A significant number of corporate boards have formed committees to focus on ethics and values as well as corporate responsibility and sustainability, according to a new survey by the Institute of Business Ethics.
The survey, carried out with the support of the ICSA: The Governance Institute and Mazars, found that 55 companies in the FTSE 350 have formed such committees with published terms of reference, and that over half of them were specially charged with advising the board on ethics and values.

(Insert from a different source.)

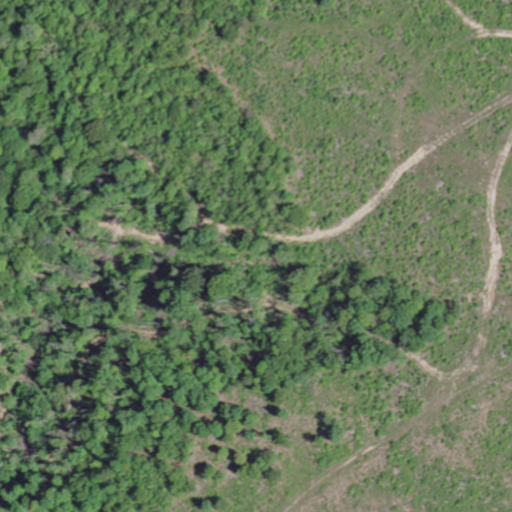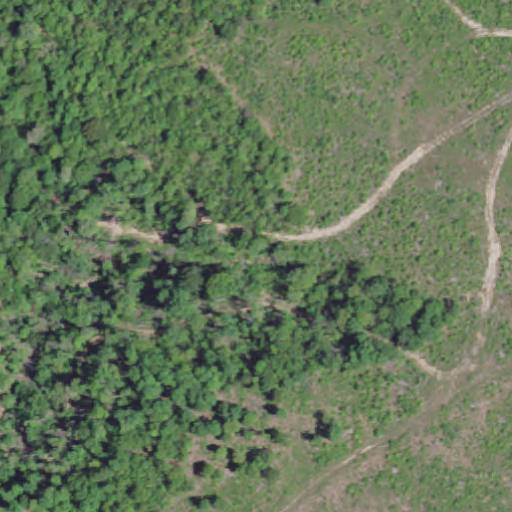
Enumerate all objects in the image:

“This is an important conclusion because it shows that the debate on corporate responsibility is moving away from simple measurement of external indicators like environmental impacts to a better understanding of how to shape behaviour within the company,” said Peter Montagnon, Associate Director of the IBE, who wrote the report. “Boards face a lot of pressure on their time. The committees can drill down into the detail, monitor trends and ensure these issues are looked at in a systematic way,” he continued.

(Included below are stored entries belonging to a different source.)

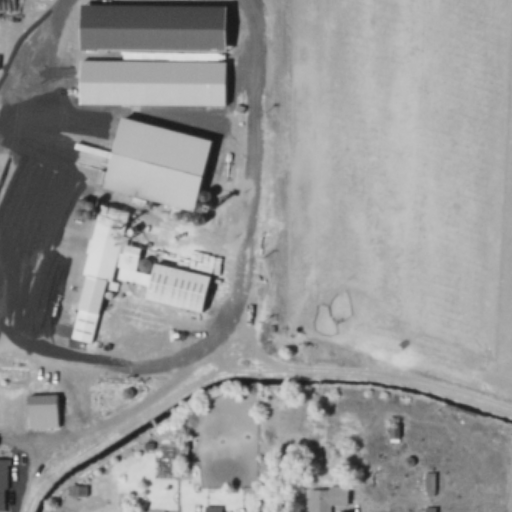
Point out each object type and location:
building: (155, 27)
building: (151, 28)
building: (153, 82)
building: (160, 164)
crop: (255, 255)
building: (107, 272)
building: (127, 273)
building: (179, 287)
building: (41, 411)
building: (43, 411)
building: (3, 484)
building: (427, 484)
building: (2, 487)
building: (324, 498)
building: (326, 498)
building: (210, 509)
building: (427, 510)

The development of sustainability and values committees reflects the proliferation of non-financial risks some of which have previously been monitored by audit and compliance committees. However, the report does not recommend that all companies should form a committee. While the need for more detailed oversight may favour the creation of a committee, there is a risk of the board’s own responsibilities being diluted and of unnecessary overlap with other committees. What remains critical is that boards address the issues of ethics and values in the context of their approach to risk oversight, even when they do not have a committee, the report says.

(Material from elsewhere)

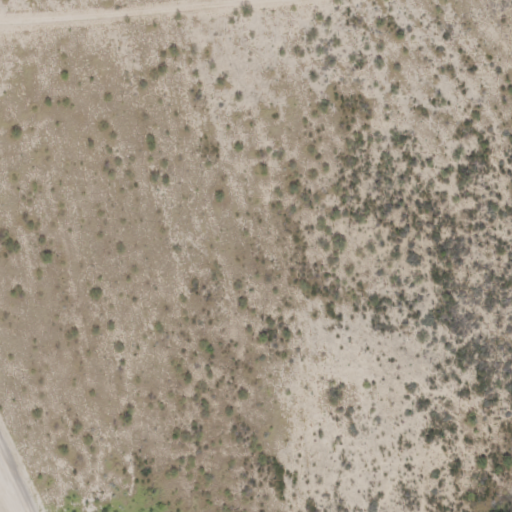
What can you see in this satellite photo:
road: (134, 12)
road: (9, 490)
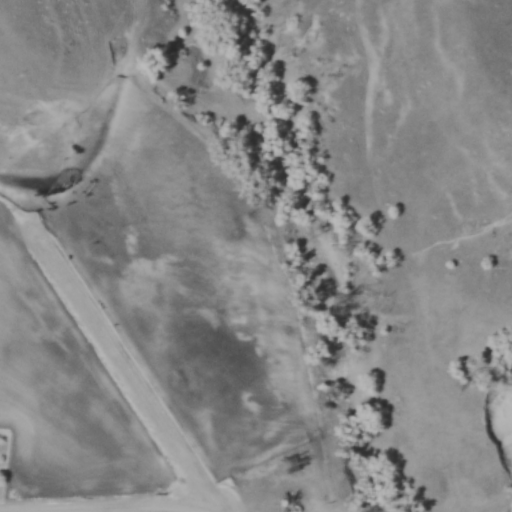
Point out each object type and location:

The survey found that board sustainability and values committees tend to be more common in sectors with reputation and regulatory risk, such as banking, mining and defence. By contrast they are rare in support services, household goods and home construction.
Philippa Foster Back CBE, IBE Director said: “Long gone are the days when the principal concern of the board was financial risk. Gone, too, are the days when corporate responsibility was a public relations add-on. This survey shows just how seriously boards take these issues. They are now seen as integral to strategy and risk management. Businesses know that the damage caused by getting these things wrong can be terminal. By contrast, getting them right secures and strengthens the franchise.”
Peter Swabey, Policy and Research Director at ICSA added: “Issues with ethical conduct are not restricted to the corporate world. You only need to look at FIFA to see the detrimental effect that poor culture can have on reputation and the bottom line. With customers increasingly ready to look elsewhere if companies do not match up to their ethical expectations and many job seekers preferring to work for companies with strong values, boards have a duty of care to ensure that their companies are doing the very best that they can on this front.”
Anthony Carey, Head of Board Practice, Mazars said : “Culture is high on the board agenda and rightly so. This is particularly true for the financial services sector in the wake of the financial crisis and the new regulatory regime for banks and insurance companies. This report is very timely in addressing the different ways in which boards are addressing cultural and ethical issues. It highlights that one-size does not fit all and that it is for the board to decide whether having a specialised committee is the right way forward.”